Gdy w 77. minucie Grzegorz Kachniarz wyrównał stan meczu Niwki z Podlesianką na 1:1 i Marcin Rosiński spudłował karnego w 86. minucie, większość zgromadzonych osób na stadionie Niwki pomyślała, że nic już nie może się stać złego gospodarzom. Nie pomyślał tak jednak Rosiński. który za wszelką cenę dążył do zrehabilitowania się za niestrzelony rzut karny. No i się zrehabilitował. W 90. minucie miał piłkę przed polem karnym, minął obrońcę Niwki i mocnym strzałem pokonał bezradnego bramkarza Niwki. Nic dodać, nic ująć. Klasa sama w sobie...
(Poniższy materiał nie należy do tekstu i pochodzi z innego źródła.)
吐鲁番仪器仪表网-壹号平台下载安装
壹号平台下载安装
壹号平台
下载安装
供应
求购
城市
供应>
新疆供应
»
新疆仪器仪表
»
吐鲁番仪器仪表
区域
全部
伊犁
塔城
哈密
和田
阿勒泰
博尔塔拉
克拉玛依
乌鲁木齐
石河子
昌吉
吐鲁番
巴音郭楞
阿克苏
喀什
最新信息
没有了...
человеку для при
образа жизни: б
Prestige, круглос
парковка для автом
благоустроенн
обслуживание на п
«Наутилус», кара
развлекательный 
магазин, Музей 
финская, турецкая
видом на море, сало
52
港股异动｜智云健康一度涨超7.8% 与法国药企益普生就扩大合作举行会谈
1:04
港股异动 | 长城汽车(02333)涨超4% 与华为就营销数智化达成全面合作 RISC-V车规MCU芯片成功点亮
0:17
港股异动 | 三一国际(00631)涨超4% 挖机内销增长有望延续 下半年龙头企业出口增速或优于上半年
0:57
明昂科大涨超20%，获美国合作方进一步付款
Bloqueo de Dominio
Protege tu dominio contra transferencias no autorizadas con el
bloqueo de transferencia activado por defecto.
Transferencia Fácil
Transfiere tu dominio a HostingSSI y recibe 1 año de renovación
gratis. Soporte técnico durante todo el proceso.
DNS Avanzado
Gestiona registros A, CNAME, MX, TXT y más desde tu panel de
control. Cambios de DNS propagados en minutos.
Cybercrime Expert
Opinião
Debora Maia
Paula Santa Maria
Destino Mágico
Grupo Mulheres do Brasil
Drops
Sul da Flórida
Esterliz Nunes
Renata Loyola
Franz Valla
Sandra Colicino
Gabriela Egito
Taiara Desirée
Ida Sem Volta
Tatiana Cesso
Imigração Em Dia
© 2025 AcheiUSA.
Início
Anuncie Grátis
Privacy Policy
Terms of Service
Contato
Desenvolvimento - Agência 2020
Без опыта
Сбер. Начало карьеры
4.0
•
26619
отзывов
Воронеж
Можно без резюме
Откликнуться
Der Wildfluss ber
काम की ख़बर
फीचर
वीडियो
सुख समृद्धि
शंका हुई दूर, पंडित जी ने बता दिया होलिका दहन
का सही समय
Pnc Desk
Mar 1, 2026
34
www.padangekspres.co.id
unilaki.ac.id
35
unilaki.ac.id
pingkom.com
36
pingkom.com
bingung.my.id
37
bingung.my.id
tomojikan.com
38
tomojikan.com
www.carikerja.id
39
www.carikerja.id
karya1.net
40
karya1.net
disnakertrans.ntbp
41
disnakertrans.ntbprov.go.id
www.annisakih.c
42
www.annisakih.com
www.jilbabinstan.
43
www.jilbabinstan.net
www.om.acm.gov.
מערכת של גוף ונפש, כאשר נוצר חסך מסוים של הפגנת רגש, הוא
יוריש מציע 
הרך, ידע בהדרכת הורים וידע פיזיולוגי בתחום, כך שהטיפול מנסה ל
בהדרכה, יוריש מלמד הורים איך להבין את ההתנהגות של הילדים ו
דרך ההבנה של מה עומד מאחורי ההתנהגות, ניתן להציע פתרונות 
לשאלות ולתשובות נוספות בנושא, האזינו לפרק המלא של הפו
Kandydat do awansu, Podlesianka Katowice, przyjechała w pełnym zestawieniu, choć bez swojej gwiazdy Seweryna Gancarczyka, który zachorował. Gospodarze osłabieni po poprzednim sezonie, bez trenera Chmielowskiego na ławce (drużyną kierował 2 trener Maciej Strzemiński). Od początku meczu zarysowała się przewaga gości, którą udokumentowali bramką w 18. minucie. W polu karnym gospodarzy najlepiej odnalazł się nie kto inny jak Rosiński, który precyzyjnym strzałem przy słupku pokonał Norberta Puczyńskiego. Chwilę potem znów Rosiński oddał strzał minimalnie nad poprzeczką (25.min). Gospodarze odpowiedzieli strzałem głową Kamila Majewskiego, ale piłka przeszła obok słupka. W odpowiedzi goście przeprowadzili szybką akcję skrzydłem i skończył ją mocnym strzałem Kaczmarczyk z ostrego kąta, Puczyński był jednak na miejscu i obronił mocny strzał (35.min). Trzy minuty później Adam Zając oddał strzał głową, ale piłka znów nie wpadła do bramki Niwki. Przewaga gości i zasłużone prowadzenie do przerwy.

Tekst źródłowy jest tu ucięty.